Le meraviglie non è una saga familiare né un racconto di formazione, eppure i contorni che ne definiscono il perimetro, sempre aperto, sono le rette parallele tracciate da due percorsi di vita, quello dell’ormai settantenne María e della giovane Alicia, afferenti allo stesso nucleo e, ciononostante, incoscienti l’uno dell’altro a causa di una frattura transgenerazionale mai ricomposta.

Non è un saggio di politologia contaminato di narrativa, ma si espone ugualmente come riflessione panottica sul denaro, sulla proprietà e sul potere, e su come il soggetto possa agire con fare resiliente o connivente rispetto al determinismo sociale innescato dal suo status quo di partenza nei contesti economico, familiare, di genere e abitativo. Non è una narrazione storica né memorialistica, ma misura con taglio universale i difetti posturali che la contemporaneità ha ereditato dalle storture della storia del secolo scorso.

Con una distintiva commistione tra garbo e incisività, Medel affronta questioni composite come la maternità non conforme alla norma sociale, il ruolo, nel tessuto sociale spagnolo, dell’attivismo fomentato dalle piccole associazioni di lavoratori e di vecinos, la semantica dell’ultimo sciopero internazionale delle donne nel 2018, la lotta tra poveri che foraggia quotidianamente l’economia e il sistema lavorativo del neoliberalismo.
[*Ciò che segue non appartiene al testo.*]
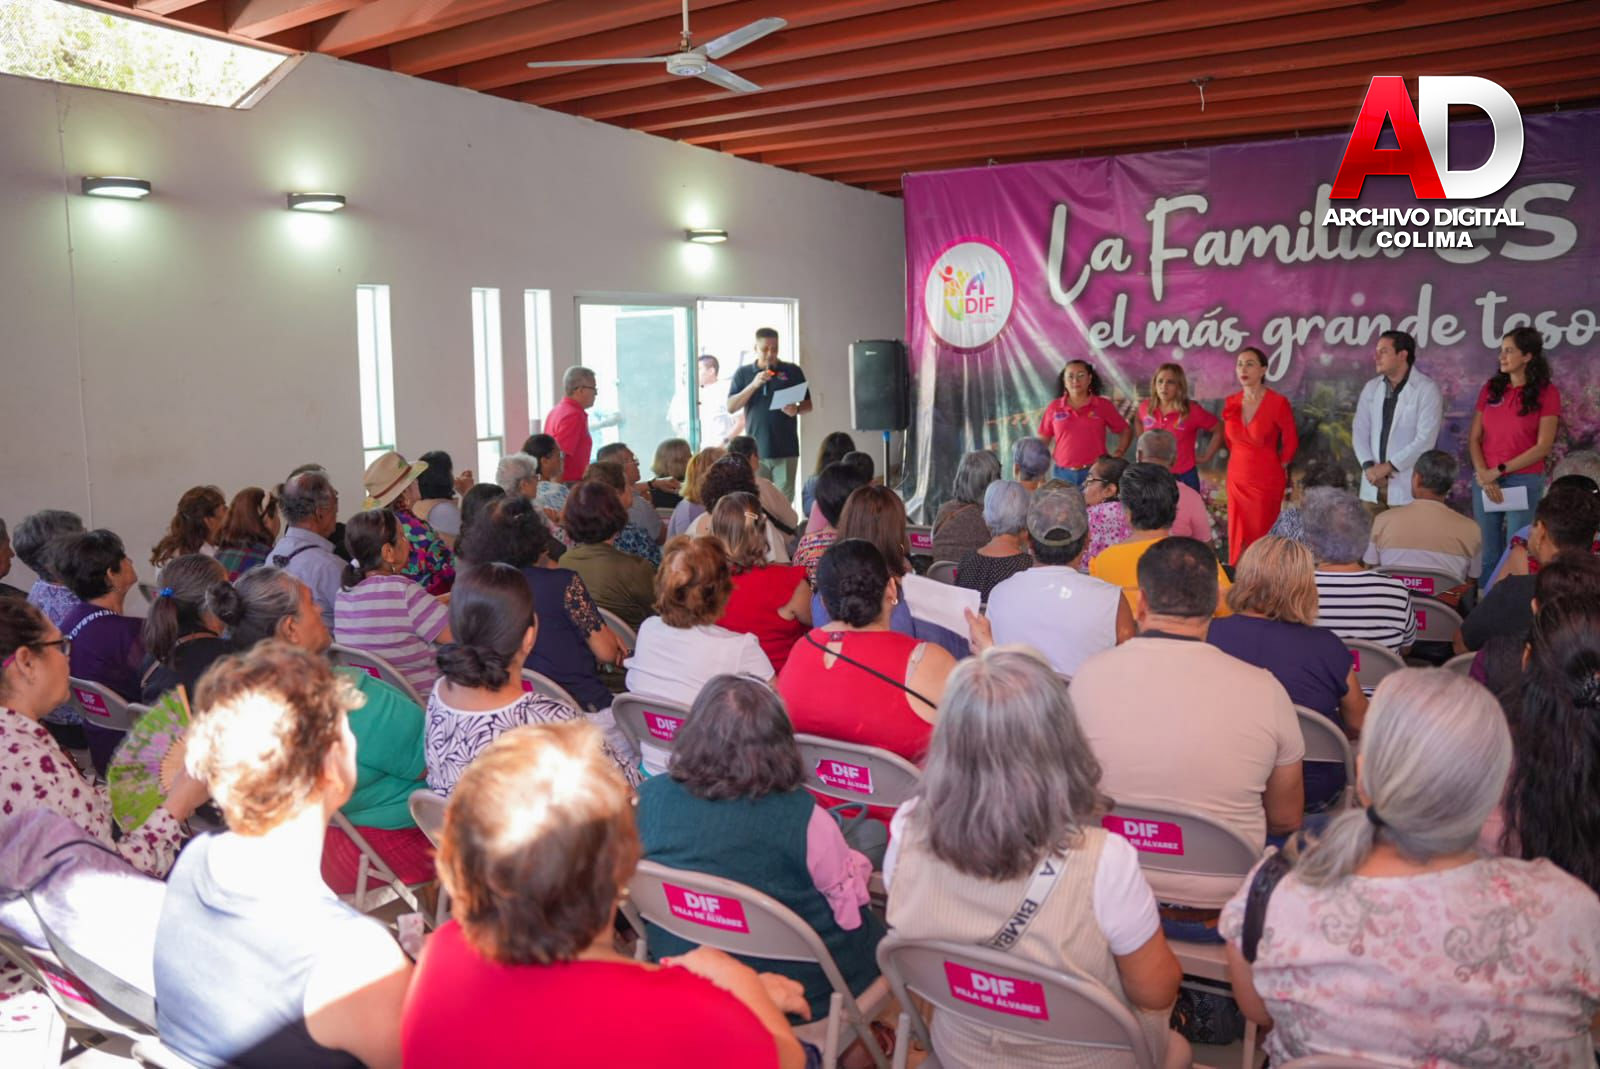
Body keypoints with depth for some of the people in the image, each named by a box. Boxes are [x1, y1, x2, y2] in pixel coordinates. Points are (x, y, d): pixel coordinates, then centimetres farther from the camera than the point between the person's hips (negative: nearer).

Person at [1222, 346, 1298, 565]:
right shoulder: (1231, 403, 2)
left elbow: (1291, 441, -1)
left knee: (1262, 537, 1)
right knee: (1238, 537, 7)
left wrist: (1279, 468, 7)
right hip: (1238, 479, 5)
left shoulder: (1278, 402, -12)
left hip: (1267, 480, -4)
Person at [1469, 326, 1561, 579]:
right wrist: (1483, 475, -8)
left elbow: (1543, 447, -9)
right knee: (1487, 554, 8)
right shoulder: (1490, 388, 7)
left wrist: (1499, 470, -12)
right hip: (1485, 481, 3)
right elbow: (1474, 438, 5)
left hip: (1524, 482, -3)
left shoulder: (1546, 393, -4)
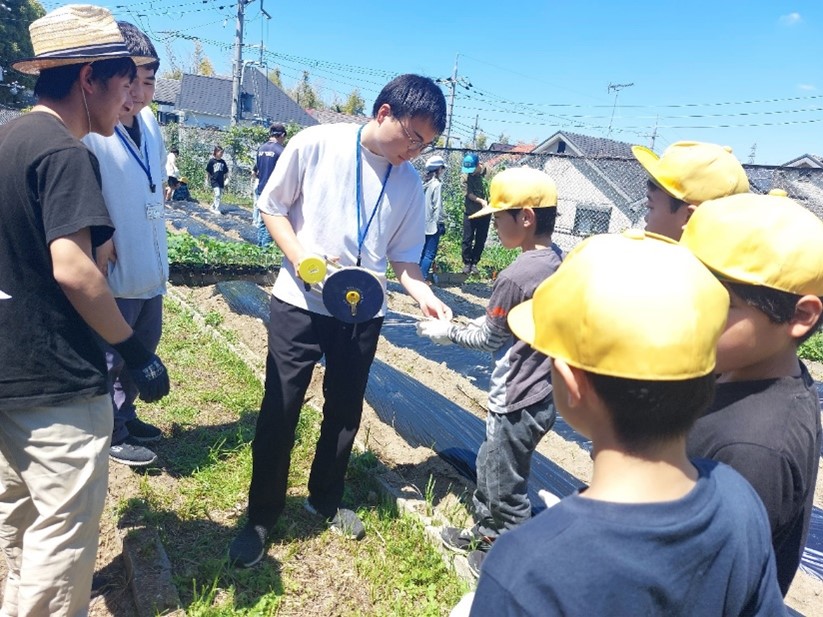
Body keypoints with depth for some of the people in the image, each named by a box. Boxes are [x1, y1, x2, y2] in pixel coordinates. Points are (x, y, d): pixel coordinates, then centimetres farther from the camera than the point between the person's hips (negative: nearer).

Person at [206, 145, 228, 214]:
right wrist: (208, 180, 2)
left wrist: (226, 180, 9)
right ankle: (217, 209, -7)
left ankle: (213, 207, 27)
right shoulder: (211, 161, -4)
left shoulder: (223, 162, 9)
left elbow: (226, 172, 16)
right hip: (214, 181, -5)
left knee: (220, 196, 8)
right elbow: (207, 171, 1)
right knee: (217, 194, -14)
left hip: (221, 181, 5)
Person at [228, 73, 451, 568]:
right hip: (301, 304, -3)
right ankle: (261, 517, 23)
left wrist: (426, 297, -12)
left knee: (345, 411, 14)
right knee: (280, 411, 4)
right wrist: (300, 257, -15)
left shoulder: (410, 183, 1)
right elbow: (272, 206, 0)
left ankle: (326, 500, 37)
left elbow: (403, 256, 6)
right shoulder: (315, 144, -8)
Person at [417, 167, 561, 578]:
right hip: (539, 395, 9)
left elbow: (489, 338, -13)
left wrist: (447, 332, 1)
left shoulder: (515, 276, -25)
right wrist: (466, 324, 10)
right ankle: (486, 534, 45)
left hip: (518, 404, -9)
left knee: (507, 490, 10)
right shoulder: (555, 264, 2)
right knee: (489, 466, 26)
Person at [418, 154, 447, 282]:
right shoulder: (437, 184, -14)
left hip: (422, 223, 8)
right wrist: (441, 223, -7)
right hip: (432, 224, -8)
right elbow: (438, 206, -15)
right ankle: (422, 278, -7)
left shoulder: (424, 183, 6)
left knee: (422, 251, 16)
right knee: (429, 254, -4)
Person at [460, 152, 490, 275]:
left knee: (481, 240, 7)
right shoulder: (466, 176, -7)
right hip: (470, 212, 0)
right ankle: (467, 263, 15)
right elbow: (469, 194, -13)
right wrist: (481, 201, -28)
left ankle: (474, 263, 20)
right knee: (467, 239, 2)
Lo fa muovendo i suoi personaggi per la topografia, ora marginale ora benestante, di una Madrid che cambia veste a seconda degli accadimenti storici di cui si fa sfondo e che, da metropoli matrigna meta di migrazione economica o di inerzia esistenziale, diventa sacco amniotico nel quale ci si mantiene a galla con movimenti lisergici o che, al contrario, viene squarciato alla ricerca di uno spazio e di una voce propri.

Le micro-storie personali, che compongono il mosaico policromo delle Meraviglie restituiscono, sempre in tensione, il ritratto intrinsecamente politico di una storia-massa che si riflette sul lettore con un coinvolgimento impietoso. Un magistrale gioco di riconoscimenti e superfici riverberanti con il quale Elena Medel, già poetessa affermata, debutta con sorprendente sicurezza come abile radiografa del nostro tempo nella suggestiva cartografia complessa della prosa contemporanea in lingua spagnola.